**Requirements:**
In the excerpt below about the band Mésange, list each person named and the role the text gives that person.

**Excerpt:**

::::::::::

Supersonic is proud to premiere the brand new video by Mésange – who appeared on our Supersonic Stage 3 this year at the Festival.

 

Mésange are pleased to announce the first single from their new album ‘Gypsy Moth’. ‘Foe’ is accompanied with a beautifully shot video by renowned photographer Steve Gullick.

Mésange is a collaboration between composer/violinist Agathe Max and composer/musician Luke Mawdsley (Cavalier Song).  Their second release, Gypsy Moth, anticipates the forces of nature, creation and rebirth. Mordant musical tapestries (Minimalism, Drone and Ambient) are washed in dense electric skies, exposing signs that flutter and flare in dark elegance. The listener, like the moth is drawn precariously on a journey towards the light, a parchment moon hovering on tides of vermillion heat, where eager wings beat and pulse abstract sounds.

::::::::::

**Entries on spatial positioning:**
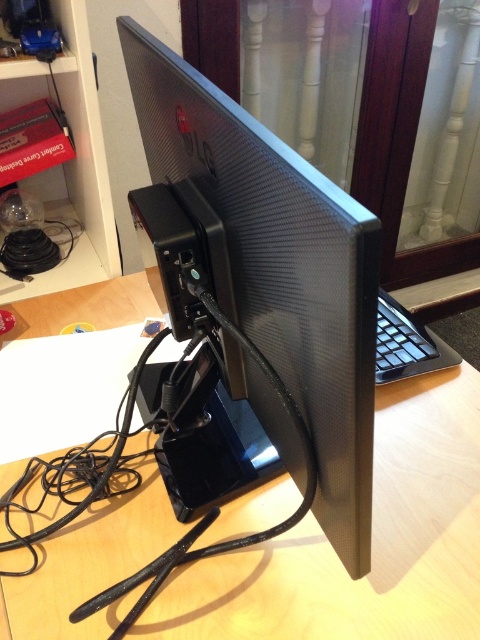
Question: Which point is farther to the camera?

Choices:
 (A) satin black monitor at center
 (B) wooden computer desk at center

Answer: (B)

Question: Can you confirm if wooden computer desk at center is smaller than satin black monitor at center?

Choices:
 (A) yes
 (B) no

Answer: (B)

Question: Which point is closer to the camera?

Choices:
 (A) (338, 260)
 (B) (457, 568)

Answer: (A)

Question: Can you confirm if wooden computer desk at center is positioned above satin black monitor at center?

Choices:
 (A) yes
 (B) no

Answer: (B)

Question: Can you confirm if wooden computer desk at center is thinner than satin black monitor at center?

Choices:
 (A) no
 (B) yes

Answer: (A)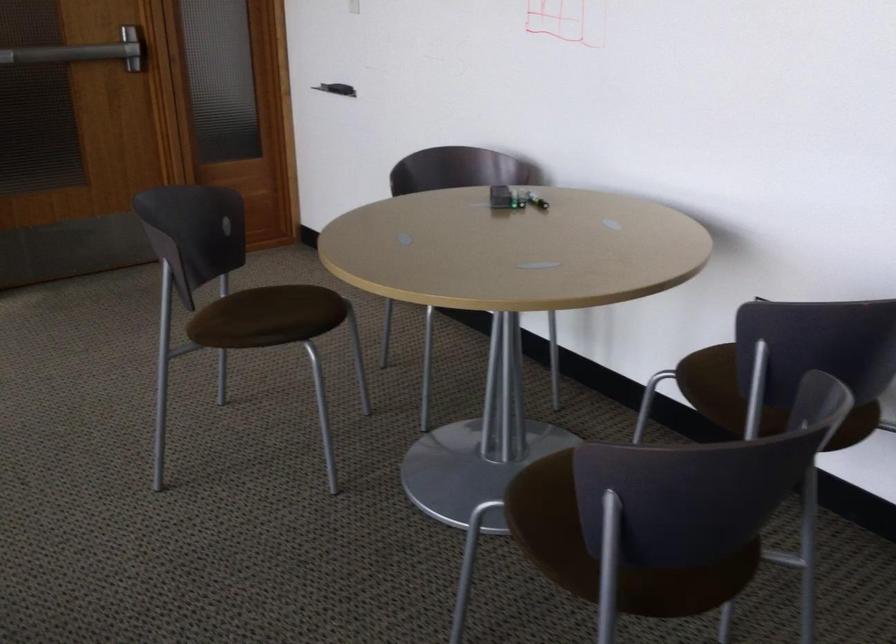
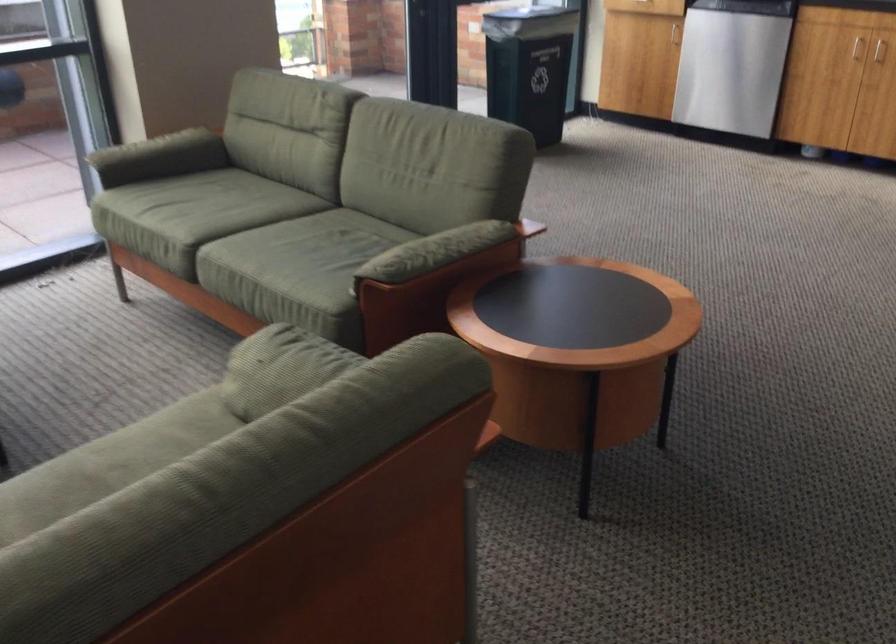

::::::::::

**Task output:**
- Agathe Max: composer/violinist
- Luke Mawdsley: composer/musician
- Steve Gullick: photographer